Wer nicht in die GKV wechseln kann, dem steht der Basistarif der PKV offen, der die Leistungen der gesetzlichen Kassen bietet. Die Versicherungen müssen ihn Neukunden sowie allen Bestandskunden über 55 Jahre ermöglichen. Die Prämie ist bei 581,25 Euro pro Monat gedeckelt, dem Höchstbeitrag der GKV.

Wechsel des PKV-Tarifs

Private Krankenversicherungen versuchen, ältere Versicherte von neuen Tarifen fernzuhalten, um die Prämien für Neukunden niedrig zu halten. Die Allianz beispielsweise kassierte einen Tarifstrukturzuschlag, wenn Versicherte auf 2007 neu eingeführte Tarife umsatteln wollten. Das Bundesverwaltungsgericht verbot der Allianz, den Zuschlag bei Versicherten zu kassieren, die keine Vorerkrankungen haben. Wechselwillige sollten sich jedoch nicht abwimmeln lassen. Solange der neue Tarif weniger Leistungen bietet als der alte, darf die Krankenversicherung keinen Risikozuschlag erheben oder von dem Versicherten eine erneute Gesundheitsprüfung verlangen.

Wechsel des PKV-Anbieters

Versicherte, die ihre Police von 2009 an abgeschlossen haben, können beim Wechsel ihrer privaten Krankenversicherung einen Teil ihrer Alterungssrückstellungen mitnehmen.
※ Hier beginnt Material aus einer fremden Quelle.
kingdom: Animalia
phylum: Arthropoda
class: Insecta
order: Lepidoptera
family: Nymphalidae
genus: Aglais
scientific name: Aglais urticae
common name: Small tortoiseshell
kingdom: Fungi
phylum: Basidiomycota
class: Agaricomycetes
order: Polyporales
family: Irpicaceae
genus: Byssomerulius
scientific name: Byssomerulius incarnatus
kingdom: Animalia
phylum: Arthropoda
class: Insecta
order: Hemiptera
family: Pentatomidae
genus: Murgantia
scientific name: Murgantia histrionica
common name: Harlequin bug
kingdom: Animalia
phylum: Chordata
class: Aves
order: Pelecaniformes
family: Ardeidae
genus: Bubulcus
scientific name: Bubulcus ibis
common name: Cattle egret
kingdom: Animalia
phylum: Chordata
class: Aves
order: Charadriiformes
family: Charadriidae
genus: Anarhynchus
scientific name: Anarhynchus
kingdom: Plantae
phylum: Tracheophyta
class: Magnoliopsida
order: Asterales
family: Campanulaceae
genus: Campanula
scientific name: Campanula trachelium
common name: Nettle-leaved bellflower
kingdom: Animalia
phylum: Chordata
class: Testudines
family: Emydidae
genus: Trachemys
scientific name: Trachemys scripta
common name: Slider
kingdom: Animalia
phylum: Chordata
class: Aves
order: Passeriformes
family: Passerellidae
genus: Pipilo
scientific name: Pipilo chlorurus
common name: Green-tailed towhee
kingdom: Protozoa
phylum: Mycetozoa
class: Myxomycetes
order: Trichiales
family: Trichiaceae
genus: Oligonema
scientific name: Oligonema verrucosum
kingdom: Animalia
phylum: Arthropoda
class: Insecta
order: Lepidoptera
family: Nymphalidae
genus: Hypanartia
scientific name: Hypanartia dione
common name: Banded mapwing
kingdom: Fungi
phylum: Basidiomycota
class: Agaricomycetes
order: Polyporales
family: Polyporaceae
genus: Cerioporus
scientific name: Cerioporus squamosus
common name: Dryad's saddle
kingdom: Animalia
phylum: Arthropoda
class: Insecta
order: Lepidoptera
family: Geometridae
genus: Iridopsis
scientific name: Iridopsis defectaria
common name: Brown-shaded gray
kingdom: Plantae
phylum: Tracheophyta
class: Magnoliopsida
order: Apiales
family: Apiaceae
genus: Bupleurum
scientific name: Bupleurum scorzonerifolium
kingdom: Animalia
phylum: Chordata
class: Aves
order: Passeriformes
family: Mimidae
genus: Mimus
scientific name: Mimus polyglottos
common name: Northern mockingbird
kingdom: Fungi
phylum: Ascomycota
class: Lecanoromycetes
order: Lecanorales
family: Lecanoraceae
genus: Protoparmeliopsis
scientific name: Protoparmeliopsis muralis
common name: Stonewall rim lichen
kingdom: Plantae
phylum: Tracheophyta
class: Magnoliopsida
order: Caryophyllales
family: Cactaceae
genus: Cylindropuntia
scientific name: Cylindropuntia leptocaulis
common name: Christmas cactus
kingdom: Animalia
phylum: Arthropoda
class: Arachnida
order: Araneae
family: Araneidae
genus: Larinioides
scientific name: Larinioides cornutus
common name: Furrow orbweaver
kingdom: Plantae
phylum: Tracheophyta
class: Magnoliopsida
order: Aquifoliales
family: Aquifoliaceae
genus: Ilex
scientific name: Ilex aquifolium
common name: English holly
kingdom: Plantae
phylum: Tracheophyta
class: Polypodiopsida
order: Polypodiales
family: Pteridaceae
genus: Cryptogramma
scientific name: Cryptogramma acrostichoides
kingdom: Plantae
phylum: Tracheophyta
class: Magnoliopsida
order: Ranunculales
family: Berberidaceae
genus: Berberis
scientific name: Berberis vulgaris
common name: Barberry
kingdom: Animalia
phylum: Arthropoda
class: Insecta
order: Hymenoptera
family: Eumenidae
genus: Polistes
Wer eine ältere Police besitzt und wechselt, verliert die kompletten Alterungssrückstellungen. Trick: Beim neuen Versicherer nur einen abgespeckten Tarif wählen und diesen durch Zusatzversicherungen beim alten Versicherer ergänzen. So bleiben die bisher angesparten Alterungsrückstellungen erhalten.